The FTC fines a drug discount app for leaking user information to Facebook and Google

The Federal Trade Commission has fined prescription drug discount app GoodRx $1.5 million for unauthorized sharing of customers’ identifiable health information with third parties like Facebook and Google. This is the first time the agency has taken enforcement action under its Health Breach Notification Rule, which requires personal health record providers to notify customers when their data has been breached. While the rule has applied to companies that manage health records since 2009, FTC commissioners voted to extend it to health apps in 2021.

According to the FTC, the California-based telemedicine service has repeatedly violated the rule by sharing customers’ personal health information, including their medical conditions and the medications they take. Additionally, it shared its information with companies that have third-party advertising platforms like Facebook, Google, and Criteo, despite promising customers it would never do so. According to the FTC, GoodRx also monetized its customers’ information. For example, in 2019, it uploaded the email addresses, phone numbers, and mobile advertising IDs of users who bought certain medications on Facebook in order to target them with health-related ads.

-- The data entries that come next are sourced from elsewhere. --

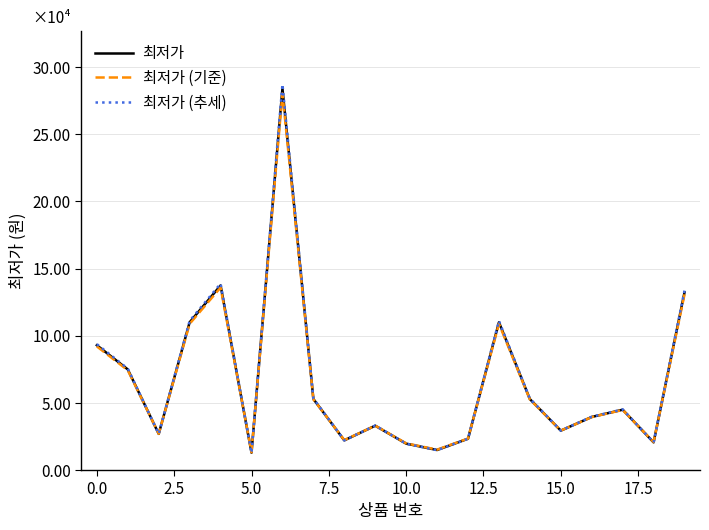

What are all the series names shown in the legend?

최저가, 최저가 (기준), 최저가 (추세)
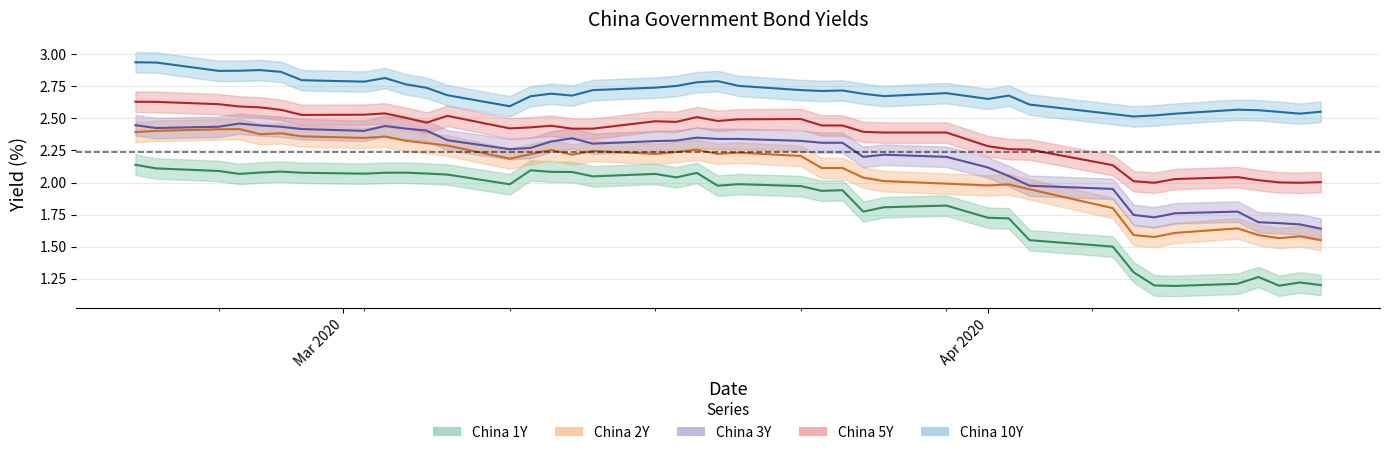

Where does the China 2Y series first go above 2?

2020-02-20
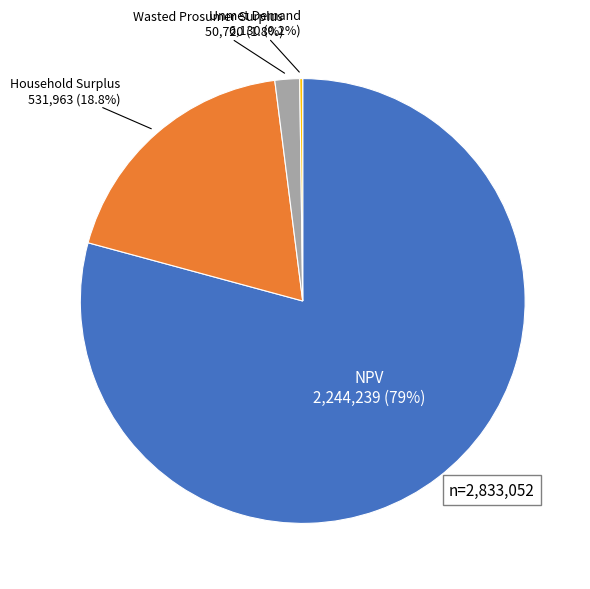

How much of the chart is everything except Wasted Prosumer Surplus?

98.2%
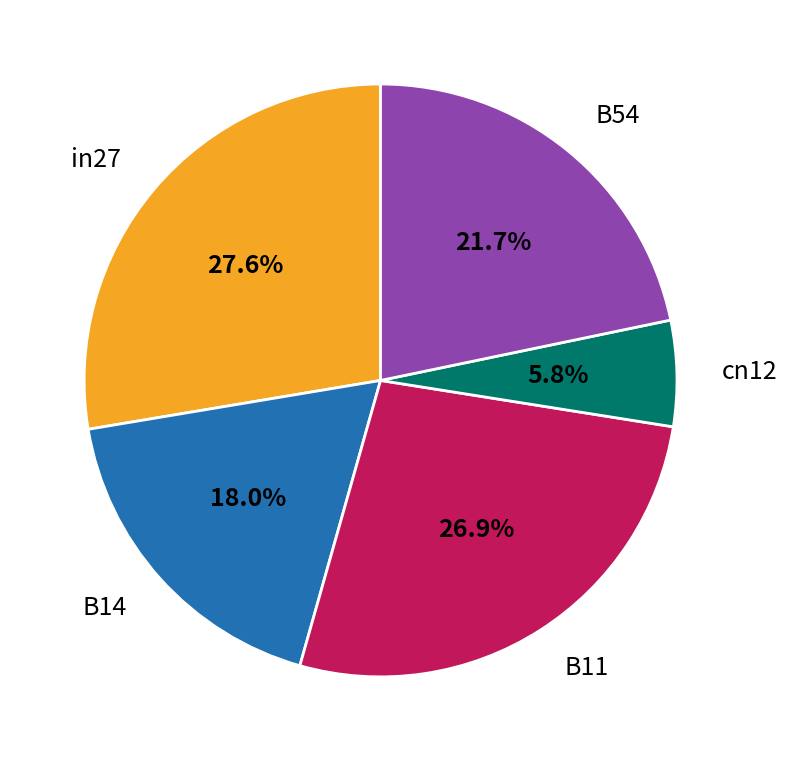

To the nearest percent, what is the difference between the largest and smallest slice percentages?

22%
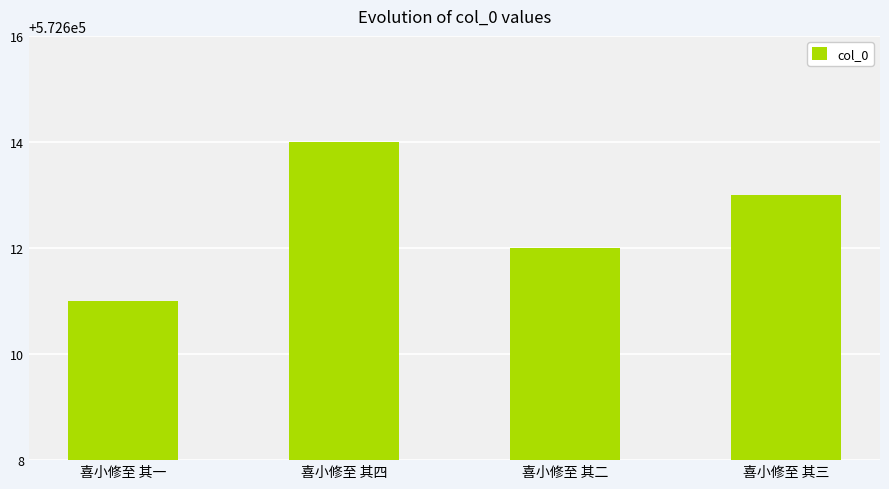

What is the value of the 2nd bar from the left?

572614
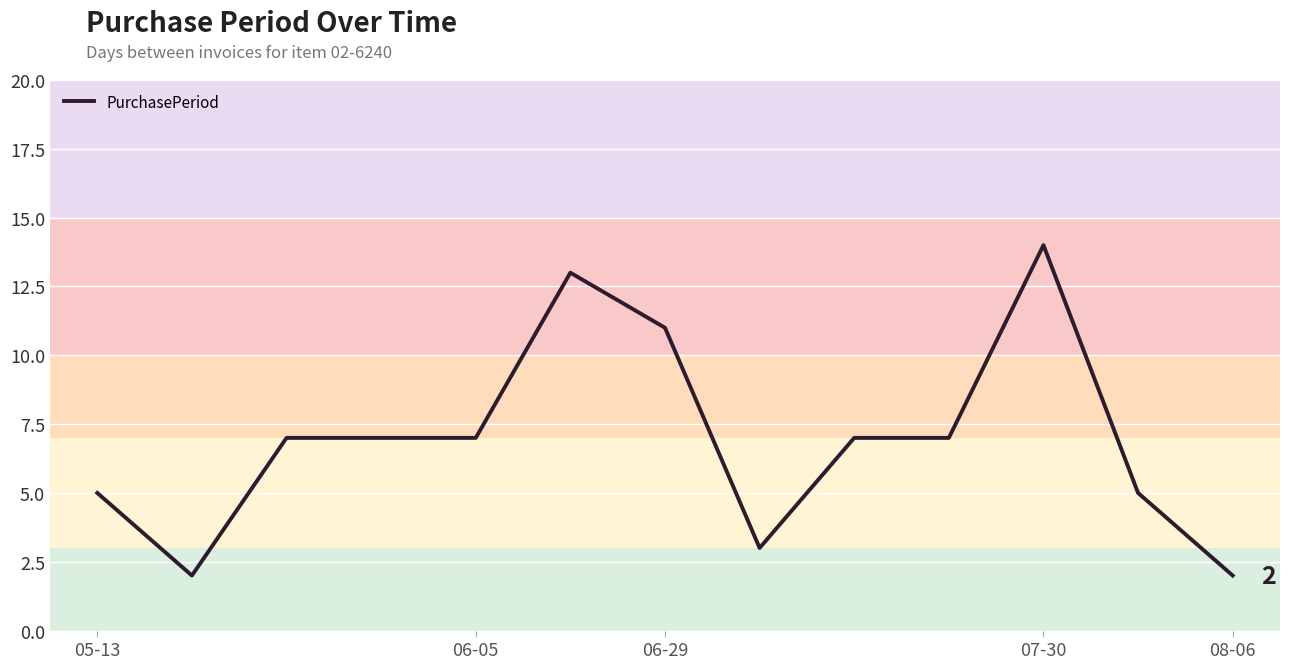

What is the maximum value shown in the chart?

14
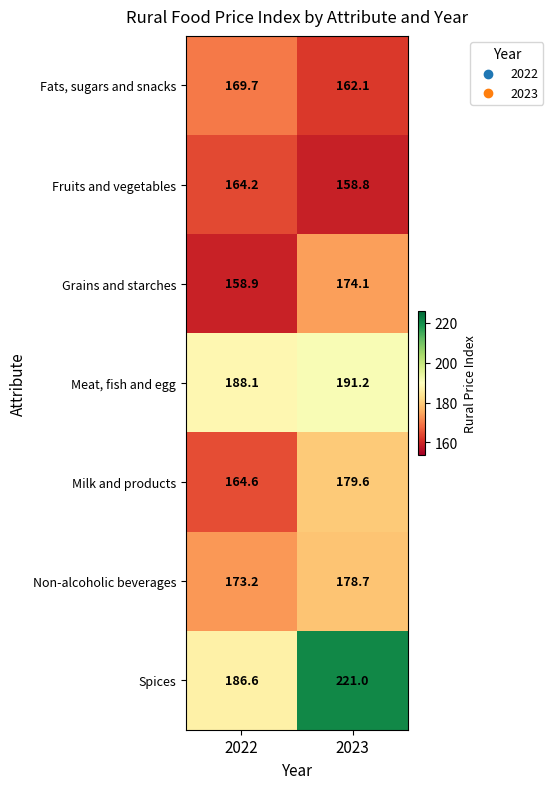

True or false: Milk and products has a value of 321.9 at 2023.

False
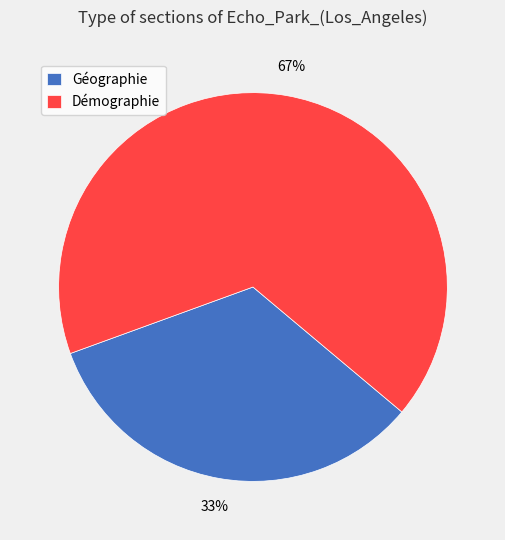

Is Démographie the majority of the pie?

Yes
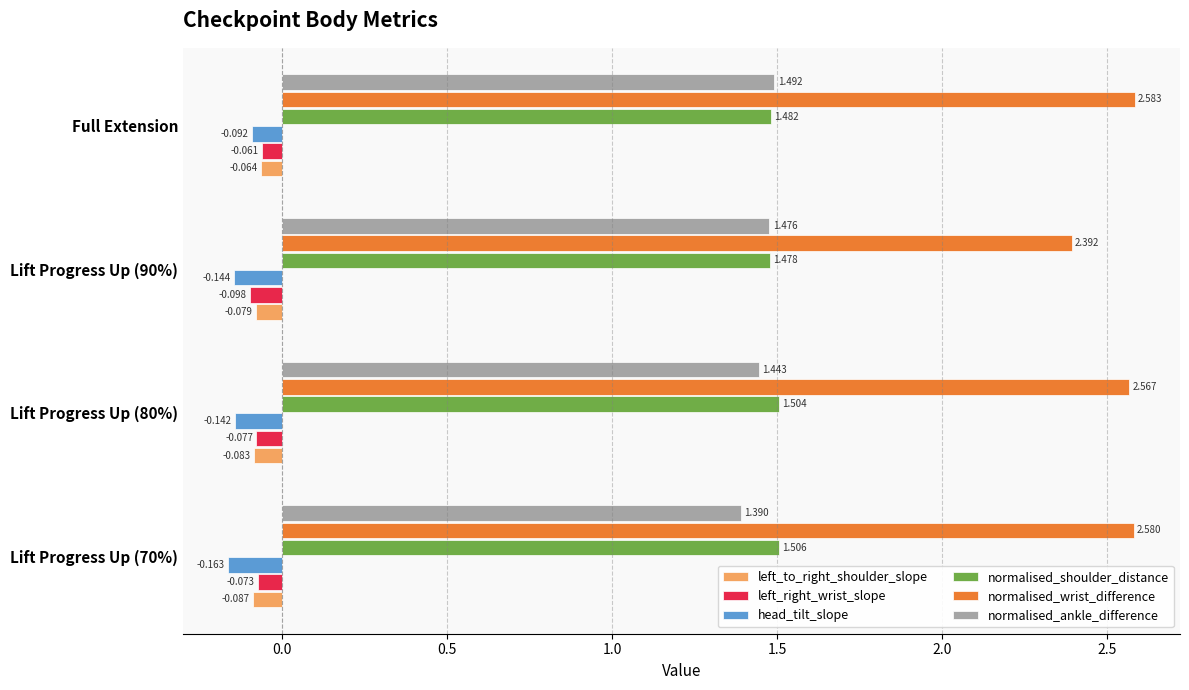

At which category is the sum across all series the highest?

Full Extension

In addition to fining GoodRx $1.5 million, the FTC is also seeking to change the way the company handles user information. In its proposed court order (PDF) against the company, it listed several provisions, including prohibiting the service from sharing user data for advertising purposes. For other purposes, it would like to require GoodRx to first obtain consent from customers before sharing their health information with third parties. The FTC also wants GoodRx to get the third parties with whom it has shared data to delete its customers’ information, and it wants the company to put in place a comprehensive privacy program that protects user information.

Samuel Levine, director of the FTC’s Consumer Protection Bureau, said in a statement:

“Digital health companies and mobile apps should not monetize consumers’ highly sensitive and personally identifiable health information. The FTC announces that it will use all of its legal authority to protect American consumers’ sensitive information from misuse and illegal exploitation.”